Note: In v3, AI nodes are available in the Catalog Feed Syncer kit only (bulk_delegate execution mode). Per-product execution for use in other kits is planned for v4.
AI Image Audit (v3)
Type: ai_image_audit
Compares source images against destination-served images after sync to detect visual changes introduced by the platform (cropping, compression, color shifts, watermarks). Uses perceptual hashing (pHash) for fast comparison, escalating to Claude vision analysis for detailed diffs when changes exceed the threshold.
Properties
| Property | Type | Description |
|---|---|---|
destinations[] | string[] | Which destinations to audit images for. |
systemPrompt | string | Override the default vision analysis prompt. |
model | string | LLM model for vision escalation. Default: Claude Haiku 4.5 (supports vision). |
pHashThreshold | number | Hamming distance threshold (0–64). 0 = identical, 64 = completely different. Default: 12, which catches meaningful changes while ignoring minor compression artifacts. |
confidenceThreshold | number | Minimum confidence to surface in approval queue. Default: 0.7. |
executionMode | string | bulk_delegate (default).
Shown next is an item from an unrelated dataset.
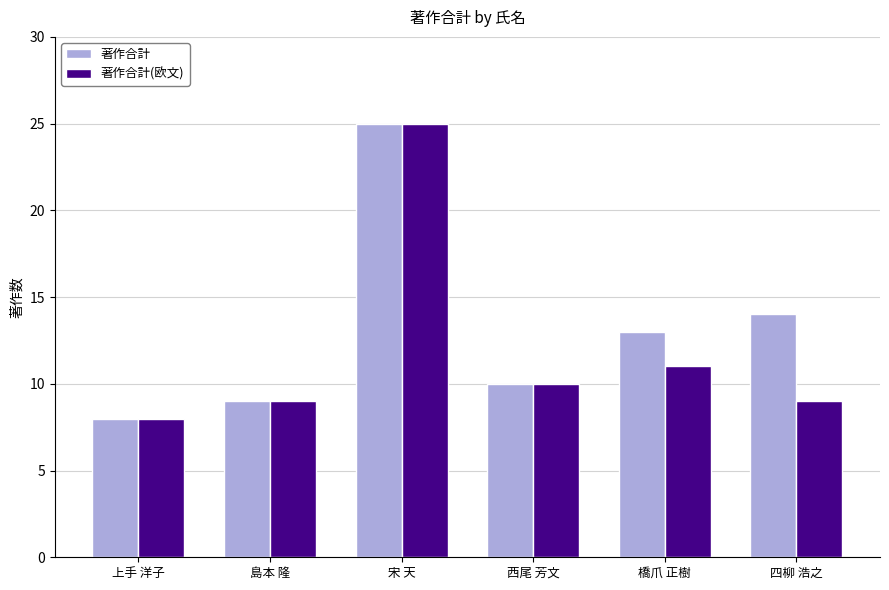

Which series changed the most between 上手 洋子 and 橋爪 正樹?

著作合計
Per-product mode planned for v4. |
How it works
Post-sync only. Runs after the status poll step — must come after the write step so destination-served images exist.
For each successfully-synced product:
- Computes the pHash of the source image
- Fetches the image as served by the destination platform
- Computes the pHash of the destination-served image
- Compares via Hamming distance
If the distance exceeds pHashThreshold:
- Low severity (distance 13–20): logged but may be suppressed
- Medium severity (distance 21–32): escalated to Claude vision for detailed diff description
- High severity (distance 33+): always escalated and flagged
Claude vision analysis returns structured output: {same, differences[], severity, confidence} — describing what changed (cropping, color shift, quality degradation, etc.).
Example use case
A Syncer agent syncs 500 products to Google Merchant. After the write + status poll, the audit node discovers that 3 products have images that Google cropped significantly (pHash distance 28). Claude vision identifies "Product partially cut off on the right side due to automatic square cropping." The suggestion card shows a side-by-side comparison with the description, and the user can choose to re-upload a pre-cropped version.